Passage to read>
___

2.2 Concept of Performance
Performance measurement concept refers to the
method and practices of measuring the firm’s
efficiency and effectiveness (Landy, et al., 2017).
This performance measurement is essential for the
effective management of the firm (Inkinen, 2016;
Sutrisno, 2019). Many methods have been advanced
by scholars and practitioners for the measurement of
performance. Prominent and the most used is the
accounting-based (backwards-looking) method of
performance measures such as the Profit Margin
(PM), Return on Equity (ROE), Return on Asset
(ROA), Return on Investment (ROI), Dividend
Yield (DY), Earnings Per Share (EPS), etc.
(Shaverdi, Ramezani, Tahmasebi, & Rostamy,
2016; Wang, et al., 2018; Durst, et al., 2019).
Another method of performance measurement is the
market-based measurement which is regarded as a
long-term measure among which is Tobin-Q. The
market-based measurement is depicted by its
forward-looking characteristics, and it reflects the
anticipations by the shareholders on the firm’s
future performance which has its basis on previous
or current performance (Shah, & Hussain, 2012).
In theory, studies have revealed that the historical-
based measurements like ROA, ROE, profit margin
and others are used for the short-term performance
of the corporation, while on the other hand, the
market-based performance of the firm measures
performance through Tobin’s Q; a representation of
future long-term performance (Florio, & Leoni,
2017). These measures of performance have been
employed by past studies in relation to
organizational performance. This study, therefore,
seeks to investigate the significance of the firm’s
ERM on listed firms’ performance.
2.3 Theoretical Framework
The agency theory by Berle and Means, (1932)
serves as the theoretical underpinning for this study.

___

Recorded information>

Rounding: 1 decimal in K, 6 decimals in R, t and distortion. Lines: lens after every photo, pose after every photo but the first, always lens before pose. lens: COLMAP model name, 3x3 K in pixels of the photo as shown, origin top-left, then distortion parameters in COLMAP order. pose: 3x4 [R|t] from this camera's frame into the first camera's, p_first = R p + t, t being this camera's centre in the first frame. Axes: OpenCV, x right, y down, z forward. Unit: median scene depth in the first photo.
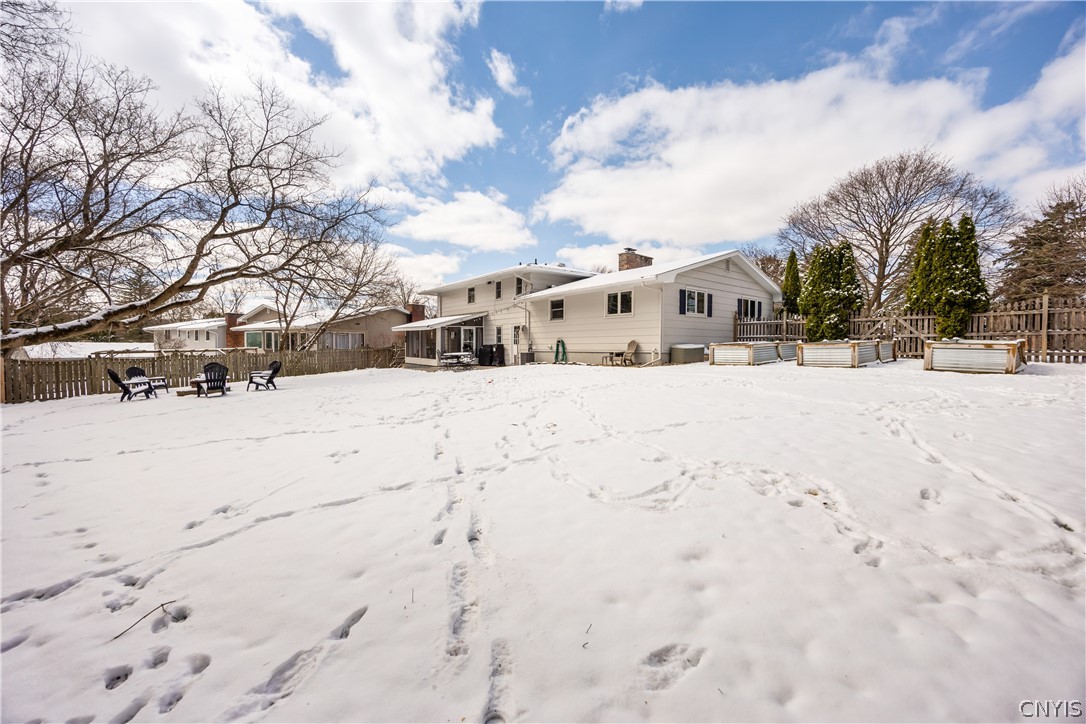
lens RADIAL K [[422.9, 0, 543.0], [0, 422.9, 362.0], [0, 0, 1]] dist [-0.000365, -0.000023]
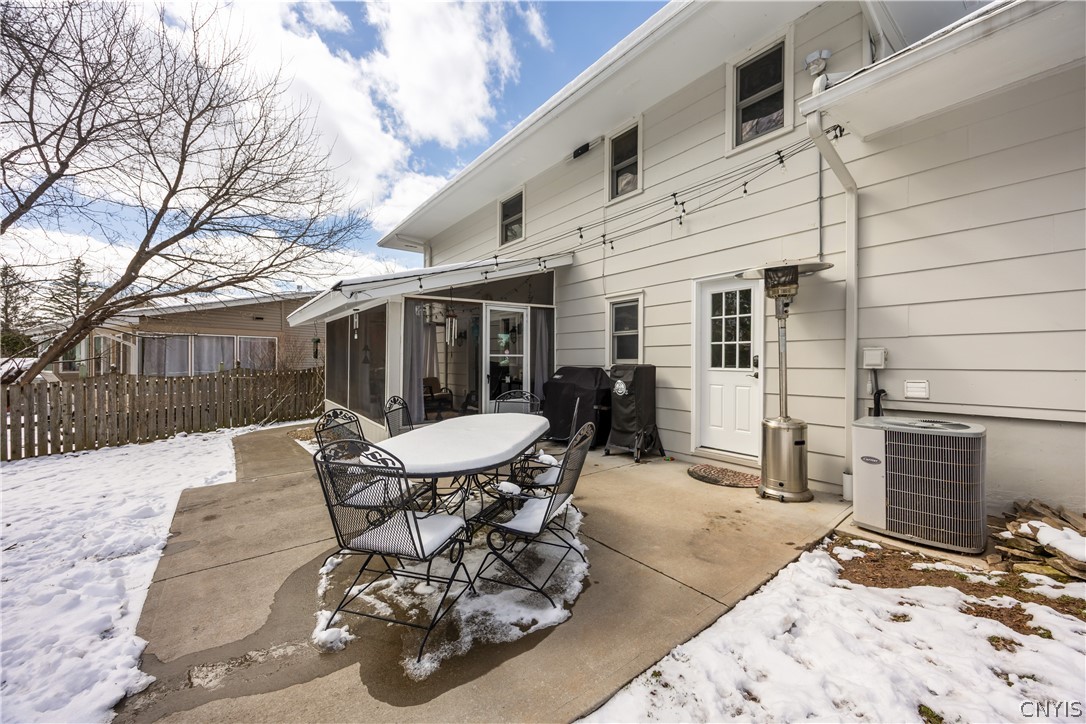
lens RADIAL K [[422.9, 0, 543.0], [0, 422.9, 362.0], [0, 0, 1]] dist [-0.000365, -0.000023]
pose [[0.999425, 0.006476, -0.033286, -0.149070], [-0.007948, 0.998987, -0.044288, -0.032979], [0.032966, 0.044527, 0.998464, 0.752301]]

___

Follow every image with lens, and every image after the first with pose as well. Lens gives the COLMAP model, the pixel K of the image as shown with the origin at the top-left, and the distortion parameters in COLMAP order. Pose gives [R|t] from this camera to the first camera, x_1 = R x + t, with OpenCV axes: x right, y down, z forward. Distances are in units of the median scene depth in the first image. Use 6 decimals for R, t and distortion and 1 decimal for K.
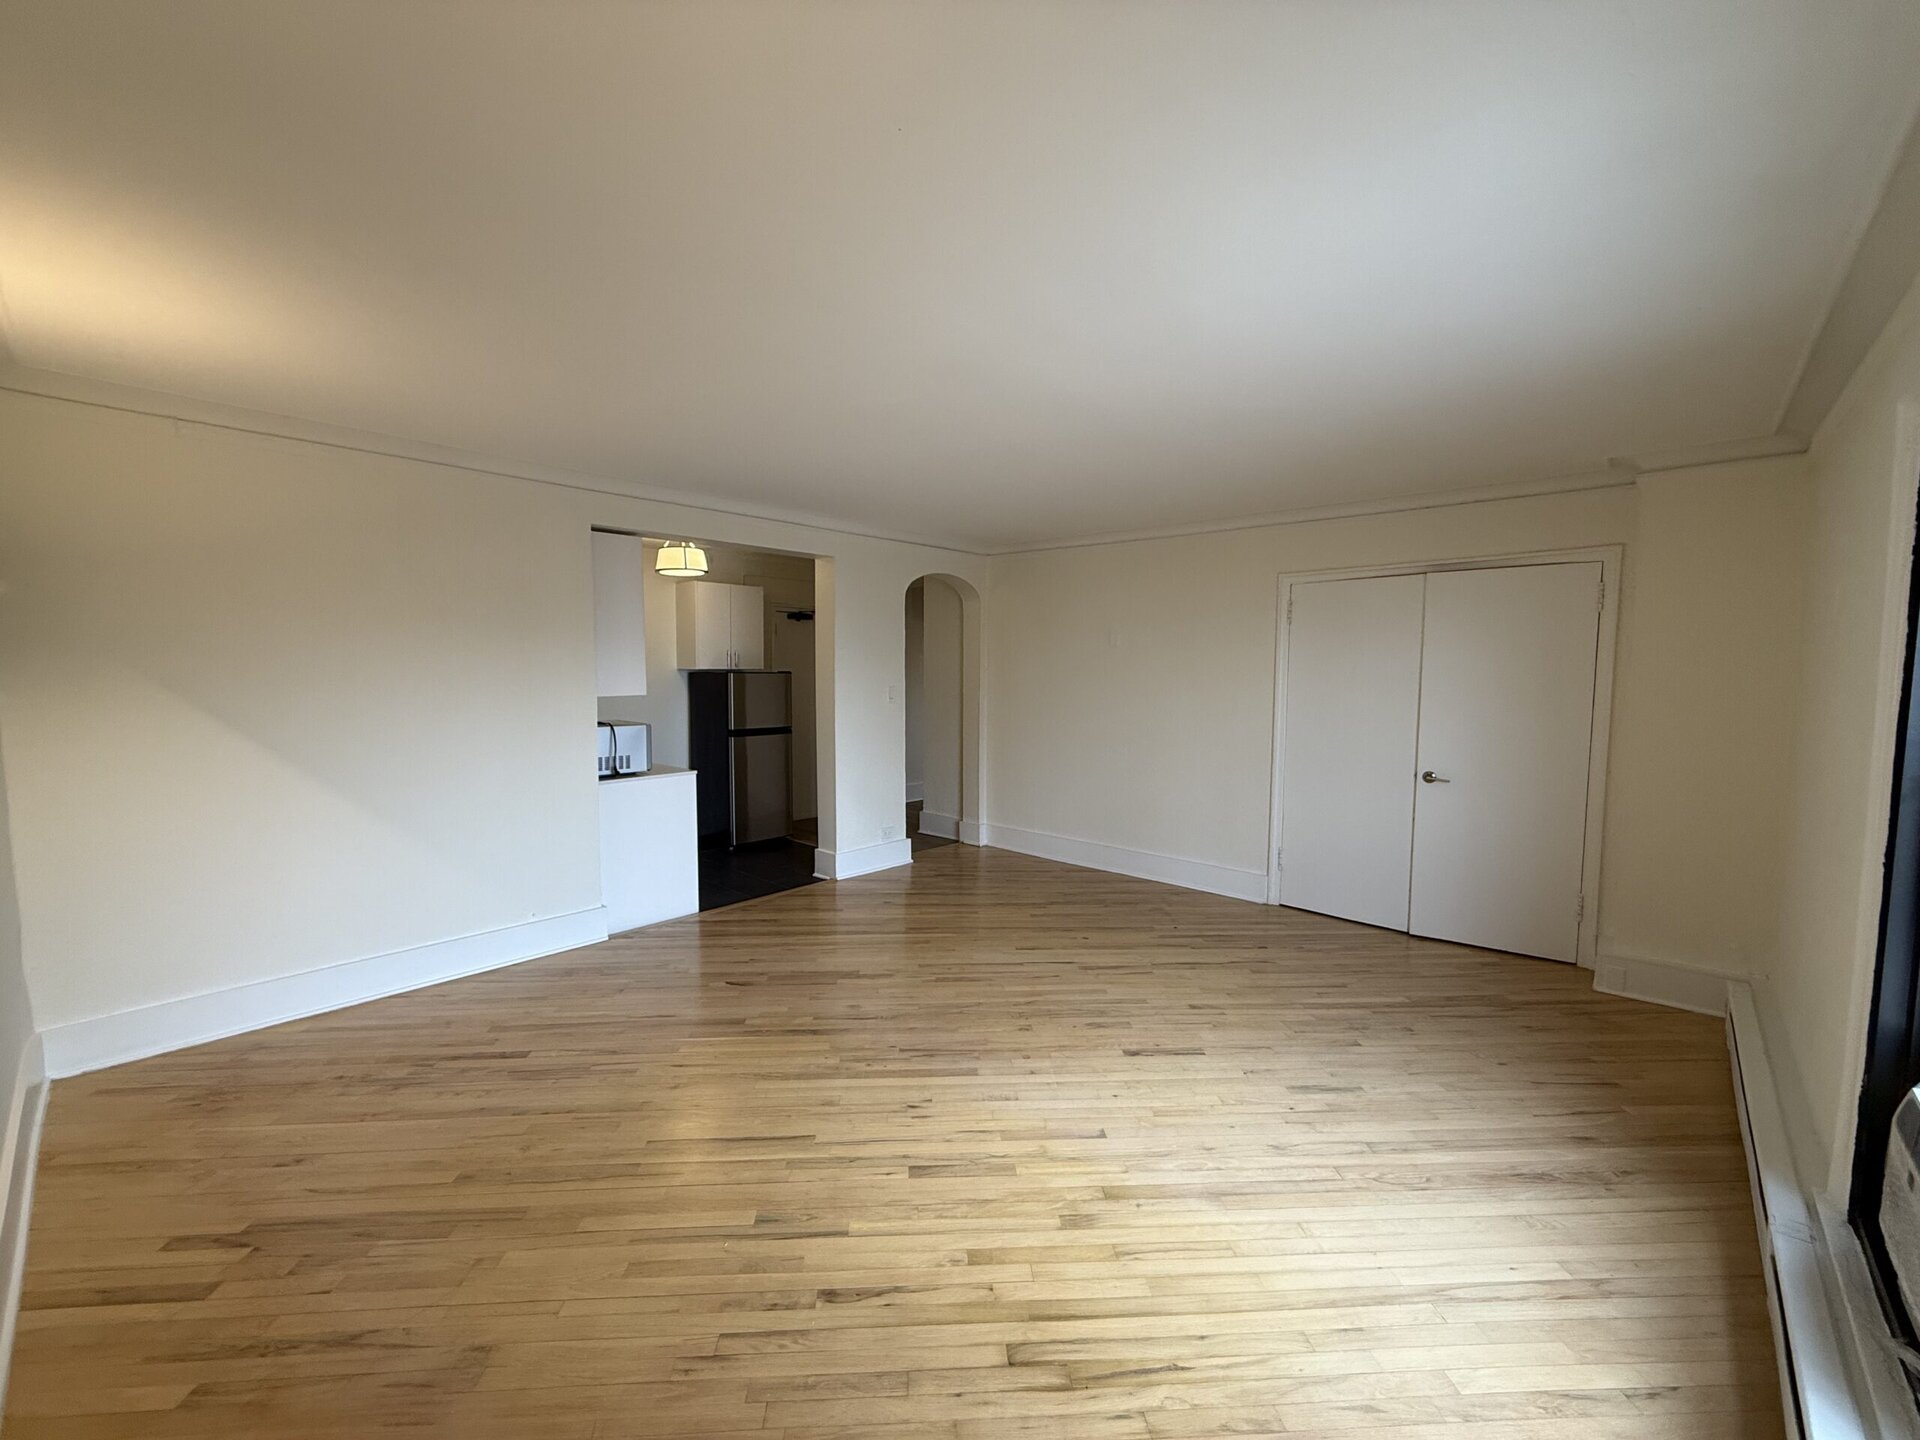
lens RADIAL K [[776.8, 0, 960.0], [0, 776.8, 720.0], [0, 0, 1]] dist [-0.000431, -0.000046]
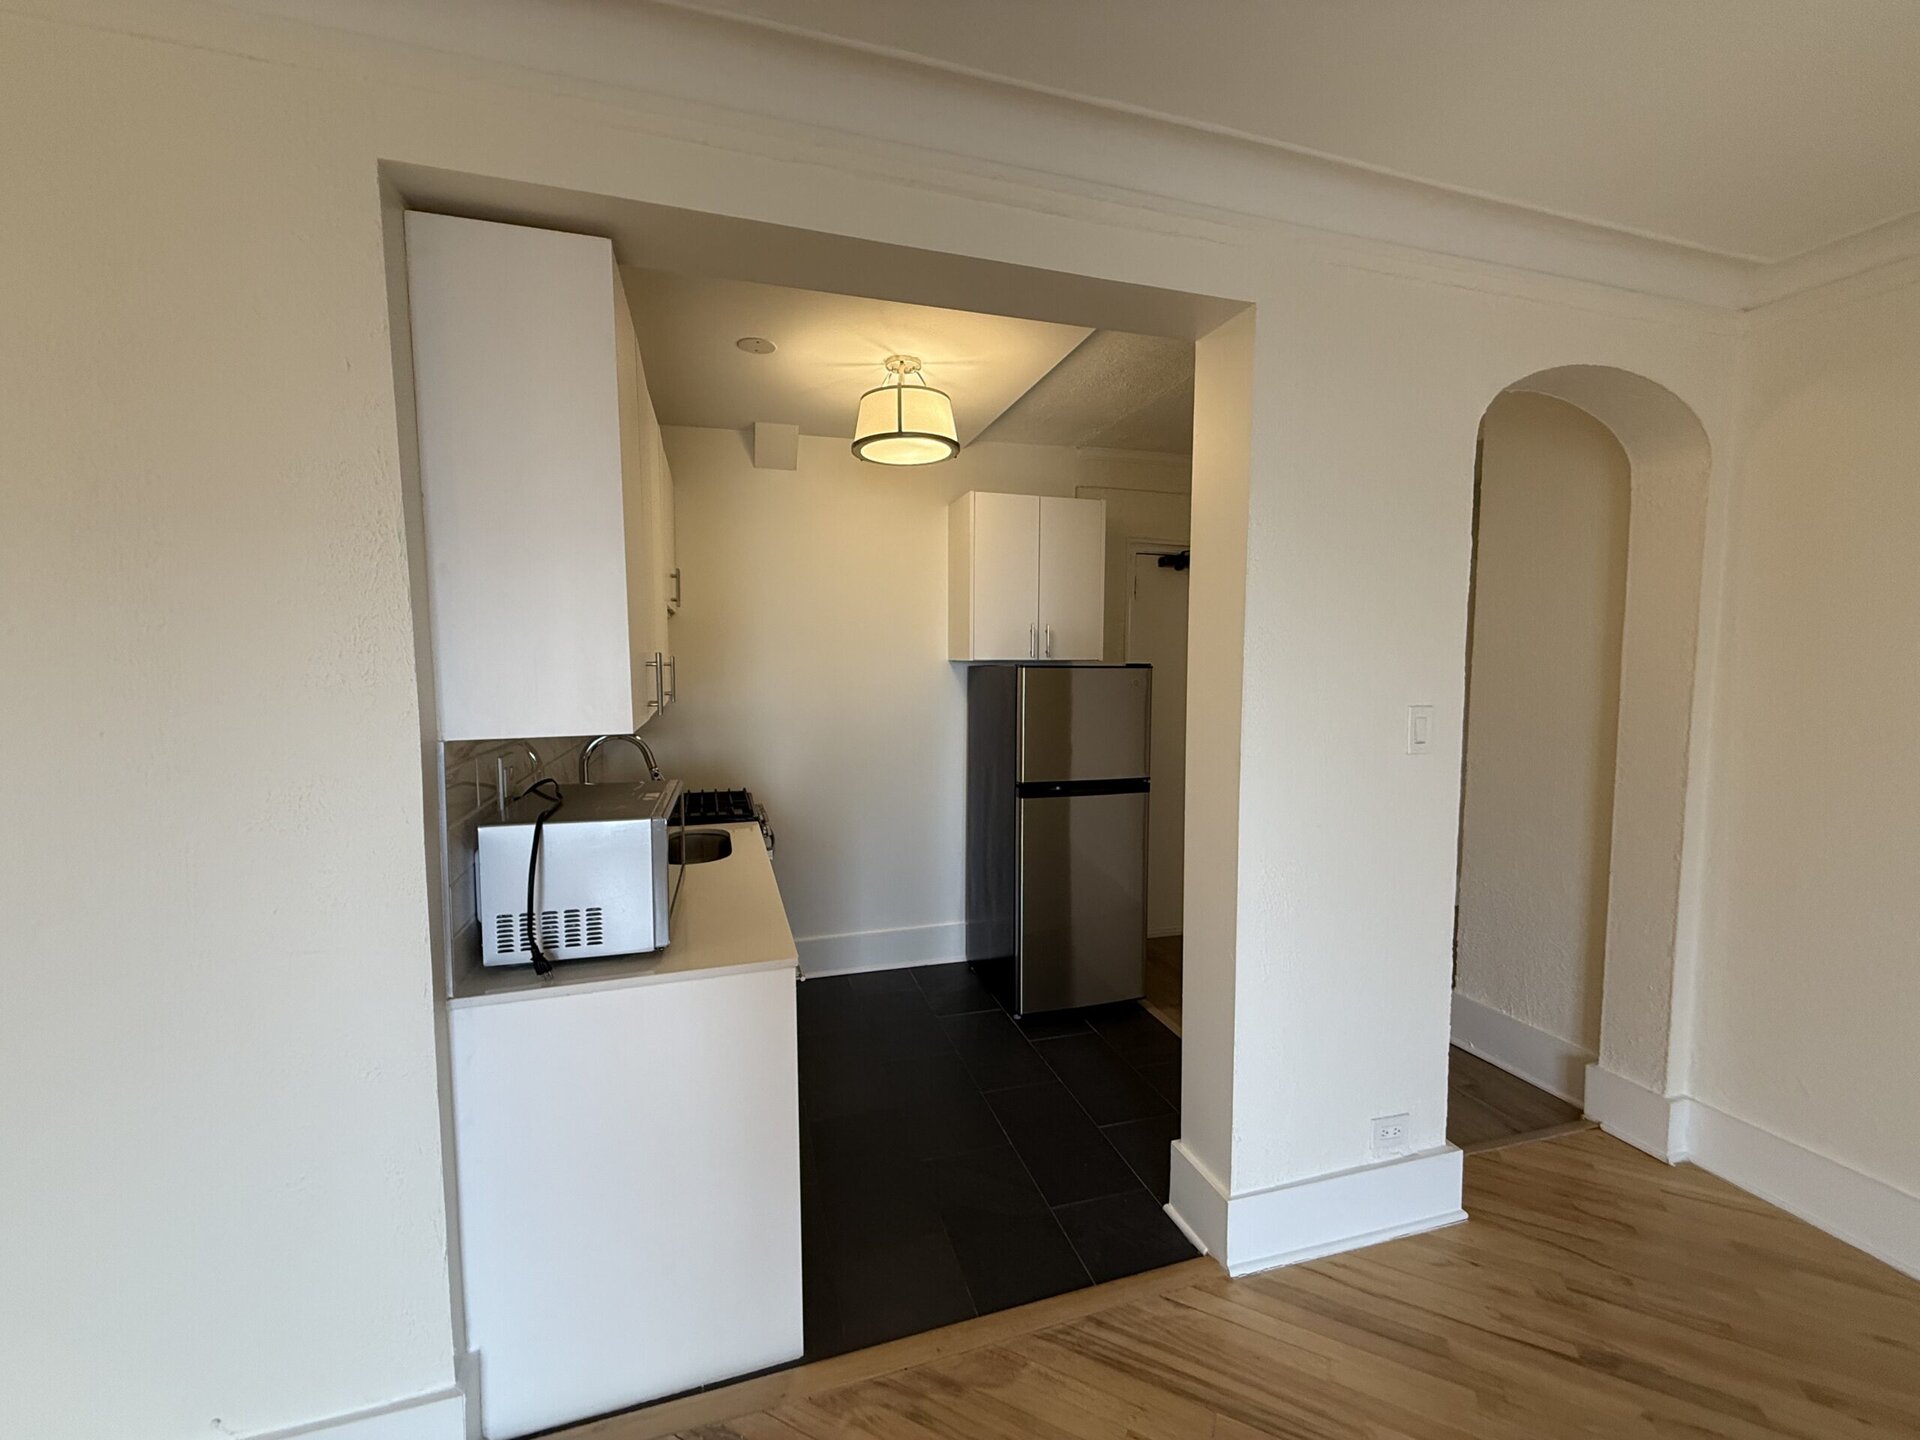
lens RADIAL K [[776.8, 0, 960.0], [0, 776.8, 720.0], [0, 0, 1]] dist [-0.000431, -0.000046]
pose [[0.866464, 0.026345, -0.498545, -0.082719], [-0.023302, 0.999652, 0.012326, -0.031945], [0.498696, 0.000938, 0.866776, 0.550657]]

___

Problem details> Retype everything in the passage on performance measurement from "This performance measurement" down to "Share (EPS), etc.", word for word.

Task solution>
This performance measurement is essential for the
effective management of the firm (Inkinen, 2016;
Sutrisno, 2019). Many methods have been advanced
by scholars and practitioners for the measurement of
performance. Prominent and the most used is the
accounting-based (backwards-looking) method of
performance measures such as the Profit Margin
(PM), Return on Equity (ROE), Return on Asset
(ROA), Return on Investment (ROI), Dividend
Yield (DY), Earnings Per Share (EPS), etc.